Ministerstwo Sprawiedliwości chce wylać dziecko z kąpielą
Dla lichwiarzy dobry jest każdy klient, bowiem cena, po jakiej oferują lichwę, nie ma nic wspólnego ani z rynkiem, ani z ryzykiem klienta. Próba przenoszenia tego typu myślenia na instytucje pożyczkowe dowodzi braku wiedzy o tej części rynku finansowego.
Statystyki BIK oraz wyniki badań KPF kładą kres prymitywnemu poglądowi, że dla instytucji pożyczkowej oczekiwanym i pożądanym klientem jest każdy klient, bez względu na jego profil ryzyka. Firmy pożyczkowe profesjonalnie budują poczucie bezpieczeństwa produktu wśród klientów. Uzyskane już efekty, jakim jest między innymi przyrost liczby klientów sektora, są wynikiem rzetelnego podejścia do całego procesu udzielania pożyczek. Porażka w tym obszarze z całą pewnością mogłaby stać się dla sektora instytucji pożyczkowych barierą w osiąganiu rynkowego sukcesu.

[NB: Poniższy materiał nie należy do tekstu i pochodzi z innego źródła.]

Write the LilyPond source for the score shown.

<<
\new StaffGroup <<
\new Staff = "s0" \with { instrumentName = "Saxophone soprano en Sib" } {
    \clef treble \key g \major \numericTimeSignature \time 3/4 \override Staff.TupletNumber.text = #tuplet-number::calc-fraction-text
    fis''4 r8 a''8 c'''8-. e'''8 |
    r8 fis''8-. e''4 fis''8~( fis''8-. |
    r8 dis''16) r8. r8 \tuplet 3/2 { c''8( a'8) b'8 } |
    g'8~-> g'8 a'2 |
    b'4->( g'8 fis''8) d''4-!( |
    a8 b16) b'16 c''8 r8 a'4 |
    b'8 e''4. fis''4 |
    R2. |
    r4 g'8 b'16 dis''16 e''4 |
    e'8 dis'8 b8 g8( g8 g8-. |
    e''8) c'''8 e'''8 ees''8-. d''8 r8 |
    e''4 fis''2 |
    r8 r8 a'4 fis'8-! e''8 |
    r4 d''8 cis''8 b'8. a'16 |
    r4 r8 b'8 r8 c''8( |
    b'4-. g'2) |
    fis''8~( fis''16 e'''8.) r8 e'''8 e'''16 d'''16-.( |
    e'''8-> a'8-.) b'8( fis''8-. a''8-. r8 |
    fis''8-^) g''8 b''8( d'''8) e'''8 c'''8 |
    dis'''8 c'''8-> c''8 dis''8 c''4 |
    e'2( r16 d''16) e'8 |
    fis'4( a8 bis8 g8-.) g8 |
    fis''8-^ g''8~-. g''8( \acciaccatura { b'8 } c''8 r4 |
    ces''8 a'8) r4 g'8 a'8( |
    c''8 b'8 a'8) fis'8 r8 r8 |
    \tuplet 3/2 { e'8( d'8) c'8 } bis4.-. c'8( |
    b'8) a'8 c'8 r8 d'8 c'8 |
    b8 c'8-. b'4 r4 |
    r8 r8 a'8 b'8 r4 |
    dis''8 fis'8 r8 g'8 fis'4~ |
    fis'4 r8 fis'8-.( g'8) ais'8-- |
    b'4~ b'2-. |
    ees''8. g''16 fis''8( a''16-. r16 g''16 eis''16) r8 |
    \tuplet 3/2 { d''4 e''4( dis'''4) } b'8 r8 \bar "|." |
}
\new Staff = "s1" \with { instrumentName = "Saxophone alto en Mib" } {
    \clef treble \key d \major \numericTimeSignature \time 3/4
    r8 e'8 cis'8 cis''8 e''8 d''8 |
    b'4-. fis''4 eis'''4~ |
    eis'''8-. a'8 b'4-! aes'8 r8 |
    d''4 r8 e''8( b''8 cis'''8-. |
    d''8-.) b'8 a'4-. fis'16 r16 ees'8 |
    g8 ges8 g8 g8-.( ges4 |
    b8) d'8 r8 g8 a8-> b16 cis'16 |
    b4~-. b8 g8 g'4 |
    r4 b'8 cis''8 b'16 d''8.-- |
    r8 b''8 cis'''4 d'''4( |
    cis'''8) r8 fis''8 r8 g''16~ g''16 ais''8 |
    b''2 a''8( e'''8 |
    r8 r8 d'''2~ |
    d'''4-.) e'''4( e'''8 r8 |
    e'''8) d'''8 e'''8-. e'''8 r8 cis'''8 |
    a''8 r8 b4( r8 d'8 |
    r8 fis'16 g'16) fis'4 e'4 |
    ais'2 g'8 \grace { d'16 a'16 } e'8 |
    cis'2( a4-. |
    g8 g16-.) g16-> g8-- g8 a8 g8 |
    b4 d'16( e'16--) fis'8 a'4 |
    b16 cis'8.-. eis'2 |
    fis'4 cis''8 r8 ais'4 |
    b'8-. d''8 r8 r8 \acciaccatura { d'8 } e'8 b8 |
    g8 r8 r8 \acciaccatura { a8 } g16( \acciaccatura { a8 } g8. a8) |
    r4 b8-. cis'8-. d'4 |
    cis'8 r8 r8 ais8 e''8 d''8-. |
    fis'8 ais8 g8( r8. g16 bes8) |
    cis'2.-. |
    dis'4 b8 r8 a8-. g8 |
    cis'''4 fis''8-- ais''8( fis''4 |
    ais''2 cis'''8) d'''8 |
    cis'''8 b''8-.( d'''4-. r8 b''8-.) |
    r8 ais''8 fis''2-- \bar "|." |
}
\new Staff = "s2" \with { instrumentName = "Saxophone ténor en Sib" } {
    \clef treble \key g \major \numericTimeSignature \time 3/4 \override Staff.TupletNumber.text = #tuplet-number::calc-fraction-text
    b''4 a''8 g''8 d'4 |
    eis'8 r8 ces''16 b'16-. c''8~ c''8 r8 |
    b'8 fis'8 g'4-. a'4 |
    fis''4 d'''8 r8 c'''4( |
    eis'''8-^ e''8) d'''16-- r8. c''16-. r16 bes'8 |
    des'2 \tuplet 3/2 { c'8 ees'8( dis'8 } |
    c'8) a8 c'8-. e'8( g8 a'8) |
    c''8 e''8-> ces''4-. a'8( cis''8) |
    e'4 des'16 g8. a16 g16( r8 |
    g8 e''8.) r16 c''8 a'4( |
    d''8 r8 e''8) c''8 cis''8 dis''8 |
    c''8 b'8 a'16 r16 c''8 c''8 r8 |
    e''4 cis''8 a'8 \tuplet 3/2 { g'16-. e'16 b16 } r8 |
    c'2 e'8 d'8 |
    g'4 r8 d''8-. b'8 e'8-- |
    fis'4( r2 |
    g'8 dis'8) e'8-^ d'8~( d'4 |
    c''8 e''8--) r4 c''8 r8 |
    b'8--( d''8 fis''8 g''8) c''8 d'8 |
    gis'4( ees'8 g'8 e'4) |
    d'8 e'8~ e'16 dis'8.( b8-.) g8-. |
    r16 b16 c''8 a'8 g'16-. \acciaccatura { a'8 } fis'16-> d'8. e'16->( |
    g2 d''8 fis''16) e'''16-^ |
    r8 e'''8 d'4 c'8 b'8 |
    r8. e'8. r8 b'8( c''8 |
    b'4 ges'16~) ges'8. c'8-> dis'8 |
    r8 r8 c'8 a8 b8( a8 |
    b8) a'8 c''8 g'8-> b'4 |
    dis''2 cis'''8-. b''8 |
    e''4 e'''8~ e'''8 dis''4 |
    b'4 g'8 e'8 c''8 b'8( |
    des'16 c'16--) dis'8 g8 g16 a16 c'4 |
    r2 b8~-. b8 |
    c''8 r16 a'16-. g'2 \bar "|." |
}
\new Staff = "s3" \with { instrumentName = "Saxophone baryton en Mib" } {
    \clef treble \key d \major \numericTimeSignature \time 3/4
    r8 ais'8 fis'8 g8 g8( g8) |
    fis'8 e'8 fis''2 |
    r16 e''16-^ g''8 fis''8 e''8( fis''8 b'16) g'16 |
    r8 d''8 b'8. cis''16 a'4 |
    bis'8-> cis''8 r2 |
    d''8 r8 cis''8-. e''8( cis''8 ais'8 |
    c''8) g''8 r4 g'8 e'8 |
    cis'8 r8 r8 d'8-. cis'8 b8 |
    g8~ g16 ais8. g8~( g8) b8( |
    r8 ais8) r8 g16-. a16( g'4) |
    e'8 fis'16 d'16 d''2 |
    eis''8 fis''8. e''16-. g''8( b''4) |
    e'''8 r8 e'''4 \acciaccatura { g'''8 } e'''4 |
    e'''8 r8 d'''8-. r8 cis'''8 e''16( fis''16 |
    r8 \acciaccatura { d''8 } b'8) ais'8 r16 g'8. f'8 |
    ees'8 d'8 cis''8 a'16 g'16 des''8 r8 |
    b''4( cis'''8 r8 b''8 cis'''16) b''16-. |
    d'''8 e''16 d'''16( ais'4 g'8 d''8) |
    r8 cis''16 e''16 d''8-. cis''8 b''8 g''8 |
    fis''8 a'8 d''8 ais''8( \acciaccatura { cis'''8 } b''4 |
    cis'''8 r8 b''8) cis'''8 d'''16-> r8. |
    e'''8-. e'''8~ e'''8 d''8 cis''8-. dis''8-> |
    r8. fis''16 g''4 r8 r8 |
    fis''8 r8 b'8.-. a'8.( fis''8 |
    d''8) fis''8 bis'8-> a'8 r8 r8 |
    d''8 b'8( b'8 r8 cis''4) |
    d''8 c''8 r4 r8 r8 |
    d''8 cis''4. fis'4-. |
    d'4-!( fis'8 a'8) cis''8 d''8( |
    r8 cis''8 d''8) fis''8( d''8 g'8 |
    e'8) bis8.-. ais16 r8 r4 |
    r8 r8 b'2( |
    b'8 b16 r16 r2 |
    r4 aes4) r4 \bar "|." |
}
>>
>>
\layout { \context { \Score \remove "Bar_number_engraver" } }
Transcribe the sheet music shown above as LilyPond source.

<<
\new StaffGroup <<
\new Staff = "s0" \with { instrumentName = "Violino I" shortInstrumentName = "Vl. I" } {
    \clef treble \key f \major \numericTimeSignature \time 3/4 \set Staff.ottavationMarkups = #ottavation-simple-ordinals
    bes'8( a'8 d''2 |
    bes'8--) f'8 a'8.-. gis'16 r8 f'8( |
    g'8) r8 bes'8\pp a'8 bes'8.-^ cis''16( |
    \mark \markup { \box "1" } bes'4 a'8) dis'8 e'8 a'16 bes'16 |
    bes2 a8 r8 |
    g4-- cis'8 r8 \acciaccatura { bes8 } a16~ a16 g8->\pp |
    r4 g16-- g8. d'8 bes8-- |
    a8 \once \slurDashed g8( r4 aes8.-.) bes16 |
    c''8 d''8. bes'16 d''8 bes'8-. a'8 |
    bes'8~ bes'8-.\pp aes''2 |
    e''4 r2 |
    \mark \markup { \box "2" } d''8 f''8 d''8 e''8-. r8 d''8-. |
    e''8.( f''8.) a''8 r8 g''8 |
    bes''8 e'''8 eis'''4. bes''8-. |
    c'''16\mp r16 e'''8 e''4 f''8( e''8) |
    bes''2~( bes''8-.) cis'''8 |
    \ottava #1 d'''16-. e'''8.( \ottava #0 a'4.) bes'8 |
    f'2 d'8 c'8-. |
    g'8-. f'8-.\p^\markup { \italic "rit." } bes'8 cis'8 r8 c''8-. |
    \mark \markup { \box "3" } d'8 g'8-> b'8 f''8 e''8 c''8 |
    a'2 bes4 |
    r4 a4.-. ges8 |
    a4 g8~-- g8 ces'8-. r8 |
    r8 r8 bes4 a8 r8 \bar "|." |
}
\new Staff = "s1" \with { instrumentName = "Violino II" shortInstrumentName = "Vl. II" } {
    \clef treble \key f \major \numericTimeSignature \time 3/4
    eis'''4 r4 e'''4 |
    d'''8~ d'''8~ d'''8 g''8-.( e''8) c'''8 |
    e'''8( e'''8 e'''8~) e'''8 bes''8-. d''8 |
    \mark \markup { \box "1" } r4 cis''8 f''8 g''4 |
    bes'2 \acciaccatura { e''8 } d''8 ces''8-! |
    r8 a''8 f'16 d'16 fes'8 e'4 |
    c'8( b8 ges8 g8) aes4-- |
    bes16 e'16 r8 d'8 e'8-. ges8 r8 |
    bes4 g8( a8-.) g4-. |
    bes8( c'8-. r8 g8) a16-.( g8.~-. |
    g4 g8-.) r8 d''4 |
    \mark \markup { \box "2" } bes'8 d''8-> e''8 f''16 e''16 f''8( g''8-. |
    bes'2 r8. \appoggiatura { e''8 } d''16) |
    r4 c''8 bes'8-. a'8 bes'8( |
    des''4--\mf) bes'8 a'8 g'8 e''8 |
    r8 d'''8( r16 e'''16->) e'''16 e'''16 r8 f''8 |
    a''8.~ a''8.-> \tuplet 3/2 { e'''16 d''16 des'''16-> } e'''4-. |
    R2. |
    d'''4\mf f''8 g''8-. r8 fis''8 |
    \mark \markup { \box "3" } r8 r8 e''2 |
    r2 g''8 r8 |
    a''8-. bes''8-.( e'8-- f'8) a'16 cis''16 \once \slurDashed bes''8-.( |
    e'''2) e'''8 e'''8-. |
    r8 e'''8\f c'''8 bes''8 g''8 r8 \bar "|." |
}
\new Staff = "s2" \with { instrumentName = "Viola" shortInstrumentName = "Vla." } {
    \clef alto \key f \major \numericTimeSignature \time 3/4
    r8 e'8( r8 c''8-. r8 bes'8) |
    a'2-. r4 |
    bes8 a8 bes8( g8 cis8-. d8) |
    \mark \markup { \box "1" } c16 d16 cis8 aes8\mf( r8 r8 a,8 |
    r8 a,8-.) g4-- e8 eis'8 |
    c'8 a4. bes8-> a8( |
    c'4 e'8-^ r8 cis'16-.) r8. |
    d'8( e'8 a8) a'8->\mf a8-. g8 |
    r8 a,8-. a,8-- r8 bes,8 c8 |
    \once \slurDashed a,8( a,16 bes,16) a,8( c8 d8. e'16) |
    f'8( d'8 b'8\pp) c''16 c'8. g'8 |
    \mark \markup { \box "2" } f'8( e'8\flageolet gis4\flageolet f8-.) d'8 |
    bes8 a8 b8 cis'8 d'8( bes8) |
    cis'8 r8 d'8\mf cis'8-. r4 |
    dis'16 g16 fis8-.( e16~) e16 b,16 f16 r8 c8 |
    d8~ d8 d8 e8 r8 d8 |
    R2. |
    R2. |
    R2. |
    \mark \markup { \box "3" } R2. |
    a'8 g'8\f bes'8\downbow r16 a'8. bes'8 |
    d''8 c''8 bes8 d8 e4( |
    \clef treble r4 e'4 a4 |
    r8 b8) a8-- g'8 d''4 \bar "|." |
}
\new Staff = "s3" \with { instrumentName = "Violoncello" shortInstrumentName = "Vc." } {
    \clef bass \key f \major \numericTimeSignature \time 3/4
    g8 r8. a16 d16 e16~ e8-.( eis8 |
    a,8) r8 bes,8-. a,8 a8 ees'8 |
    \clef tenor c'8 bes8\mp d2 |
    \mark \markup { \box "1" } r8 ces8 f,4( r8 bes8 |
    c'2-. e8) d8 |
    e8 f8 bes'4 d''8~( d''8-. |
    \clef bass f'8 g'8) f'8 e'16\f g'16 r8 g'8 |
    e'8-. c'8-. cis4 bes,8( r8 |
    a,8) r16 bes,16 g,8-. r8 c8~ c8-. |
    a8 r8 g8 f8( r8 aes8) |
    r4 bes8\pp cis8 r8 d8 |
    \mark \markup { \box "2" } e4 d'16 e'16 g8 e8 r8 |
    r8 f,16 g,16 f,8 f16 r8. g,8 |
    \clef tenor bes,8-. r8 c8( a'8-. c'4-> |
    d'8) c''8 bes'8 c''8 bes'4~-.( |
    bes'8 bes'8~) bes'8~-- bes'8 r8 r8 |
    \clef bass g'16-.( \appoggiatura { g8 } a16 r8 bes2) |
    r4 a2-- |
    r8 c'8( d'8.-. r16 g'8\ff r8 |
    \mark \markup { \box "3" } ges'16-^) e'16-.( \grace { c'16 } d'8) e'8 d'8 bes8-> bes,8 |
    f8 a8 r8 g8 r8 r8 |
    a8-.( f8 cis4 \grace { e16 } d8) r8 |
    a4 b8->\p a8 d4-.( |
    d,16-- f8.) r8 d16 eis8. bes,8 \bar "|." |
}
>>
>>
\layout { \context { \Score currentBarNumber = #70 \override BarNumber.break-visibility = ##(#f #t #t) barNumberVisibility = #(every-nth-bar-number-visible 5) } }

Choć respondenci realizowanego przez IRG SGH i KPF badania „Sytuacja na rynku consumer finance”, prowadzonego w cyklu kwartalnym wśród polskich gospodarstw domowych, od dłuższego już czasu za największą barierę zadłużania się uważają wysokość oprocentowania kredytów i pożyczek, to w ostatnim okresie odsetek tych osób zdecydowanie zmalał. W IV kwartale 2016 r. wyniósł on 28,3%, co stanowi spadek o ponad 68% (13 p.p.) w porównaniu do analogicznego okresu sprzed roku oraz II kwartału 2016 r. Tym samym jest to najniższy poziom w historii badania i oznacza zdecydowane zmniejszenie obciążenia dla gospodarstw domowych związanego z odsetkami. Rosnąca konkurencja oraz pojawienie się oferty dla szerszej grupy klientów, w tym dotąd wykluczonych, to bardzo pozytywne efekty rozwoju rynku consumer finance w Polsce ostatnich kilku lat. Potwierdza to jednocześnie, iż na aktualny poziom cen kredytów konkurencja wpływa silniej niż limity cen, wyznaczane przez regulatora, czasem motywowanego oczekiwaniami polityków. Wyniki tych badań potwierdzają, że nie ma potrzeby ingerencji w ten obszar.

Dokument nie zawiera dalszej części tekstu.